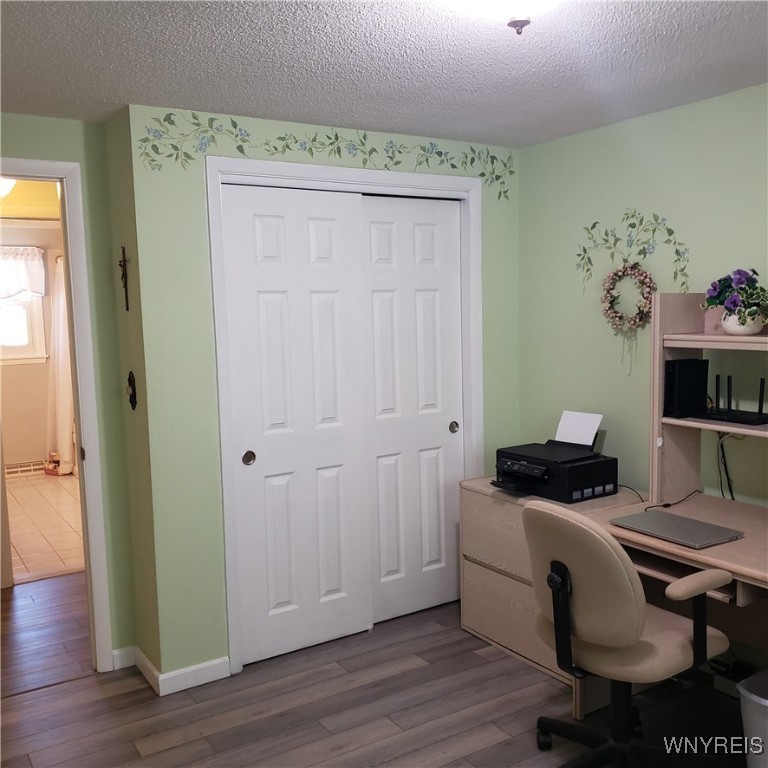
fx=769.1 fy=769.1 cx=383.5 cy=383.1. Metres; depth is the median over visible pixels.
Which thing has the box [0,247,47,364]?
window
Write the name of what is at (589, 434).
paper
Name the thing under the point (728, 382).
router
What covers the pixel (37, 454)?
bathroom wall
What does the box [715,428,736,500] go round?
cable
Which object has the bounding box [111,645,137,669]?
baseboard
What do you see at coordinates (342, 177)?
closet door frame
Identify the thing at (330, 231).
left sliding door
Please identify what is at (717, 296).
flower arrangement
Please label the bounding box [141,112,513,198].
wall decal
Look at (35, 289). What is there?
window valance
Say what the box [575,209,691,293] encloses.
wall decal
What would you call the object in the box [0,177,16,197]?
ceiling light
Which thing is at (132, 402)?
wall hook
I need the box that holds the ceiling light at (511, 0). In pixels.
[440,0,564,34]
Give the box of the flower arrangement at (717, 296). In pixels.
[701,268,767,321]
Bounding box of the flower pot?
[720,307,763,335]
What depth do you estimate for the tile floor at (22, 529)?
5.63 m
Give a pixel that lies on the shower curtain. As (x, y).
(61, 393)
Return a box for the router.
[704,374,767,425]
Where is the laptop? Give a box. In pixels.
[611,509,744,549]
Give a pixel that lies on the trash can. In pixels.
(763, 703)
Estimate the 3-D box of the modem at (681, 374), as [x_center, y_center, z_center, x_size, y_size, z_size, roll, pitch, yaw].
[1.166,0.016,2.989,0.184,0.219,0.073,-5,7,-32]
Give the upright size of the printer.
0.312 m
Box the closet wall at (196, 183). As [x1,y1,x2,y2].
[124,103,520,684]
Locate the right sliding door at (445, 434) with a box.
[364,194,464,624]
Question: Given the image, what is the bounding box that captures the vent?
[4,460,45,477]
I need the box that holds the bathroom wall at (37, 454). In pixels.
[0,207,64,475]
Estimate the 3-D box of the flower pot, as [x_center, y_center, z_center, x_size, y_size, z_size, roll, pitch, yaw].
[1.306,-0.225,2.811,0.143,0.101,0.147,-5,7,-32]
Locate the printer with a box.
[494,413,618,501]
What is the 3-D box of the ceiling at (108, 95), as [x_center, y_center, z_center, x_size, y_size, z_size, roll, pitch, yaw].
[0.011,-0.987,1.513,3.974,0.102,4.716,-5,7,-32]
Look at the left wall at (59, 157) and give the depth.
3.23 m
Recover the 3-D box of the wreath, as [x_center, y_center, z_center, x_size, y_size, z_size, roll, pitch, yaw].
[1.072,-0.286,3.384,0.080,0.491,0.305,-5,7,-32]
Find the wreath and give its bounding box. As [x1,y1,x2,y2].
[600,262,655,371]
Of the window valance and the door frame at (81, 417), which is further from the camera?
the window valance
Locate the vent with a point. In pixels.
(17, 469)
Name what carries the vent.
attached to the bathroom wall at (37, 454)
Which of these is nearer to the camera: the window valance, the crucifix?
the crucifix
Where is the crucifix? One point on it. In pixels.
(123, 261)
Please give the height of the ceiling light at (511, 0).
0.168 m
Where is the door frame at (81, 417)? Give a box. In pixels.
[0,158,114,670]
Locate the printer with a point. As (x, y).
(576, 482)
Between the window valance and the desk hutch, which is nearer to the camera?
the desk hutch
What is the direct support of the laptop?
on the desk
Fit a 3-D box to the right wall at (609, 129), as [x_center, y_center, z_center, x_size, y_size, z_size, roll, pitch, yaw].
[1.835,0.090,2.441,0.122,2.337,4.168,-5,7,-32]
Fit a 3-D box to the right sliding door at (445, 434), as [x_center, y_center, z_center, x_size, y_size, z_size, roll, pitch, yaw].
[0.143,0.130,3.793,0.631,2.059,0.063,-5,7,-32]
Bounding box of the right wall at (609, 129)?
[517,80,767,664]
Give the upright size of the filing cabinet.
0.709 m
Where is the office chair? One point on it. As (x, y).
(629, 601)
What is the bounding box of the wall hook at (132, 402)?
[126,371,137,409]
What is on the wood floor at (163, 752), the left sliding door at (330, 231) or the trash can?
the trash can
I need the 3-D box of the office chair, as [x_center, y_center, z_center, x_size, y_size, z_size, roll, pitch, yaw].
[0.762,0.819,2.474,0.650,0.939,0.636,-5,7,-32]
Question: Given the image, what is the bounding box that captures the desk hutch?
[650,291,767,506]
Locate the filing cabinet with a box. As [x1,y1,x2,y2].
[459,477,642,688]
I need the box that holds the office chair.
[524,498,733,767]
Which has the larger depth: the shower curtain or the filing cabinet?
the shower curtain
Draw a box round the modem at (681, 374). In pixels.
[663,356,708,418]
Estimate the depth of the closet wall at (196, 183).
3.15 m
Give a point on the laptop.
(706, 527)
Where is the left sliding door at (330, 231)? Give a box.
[223,183,371,665]
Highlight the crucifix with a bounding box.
[117,246,130,311]
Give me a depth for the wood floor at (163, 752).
2.97 m
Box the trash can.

——————

# [DIRECTIONS]
Each line from the one containing "Give me a depth" down to the last line of the material above is to be transcribed exactly, with nothing else included.

# [OUTPUT OF THE TASK]
Give me a depth for the wood floor at (163, 752).
2.97 m
Box the trash can.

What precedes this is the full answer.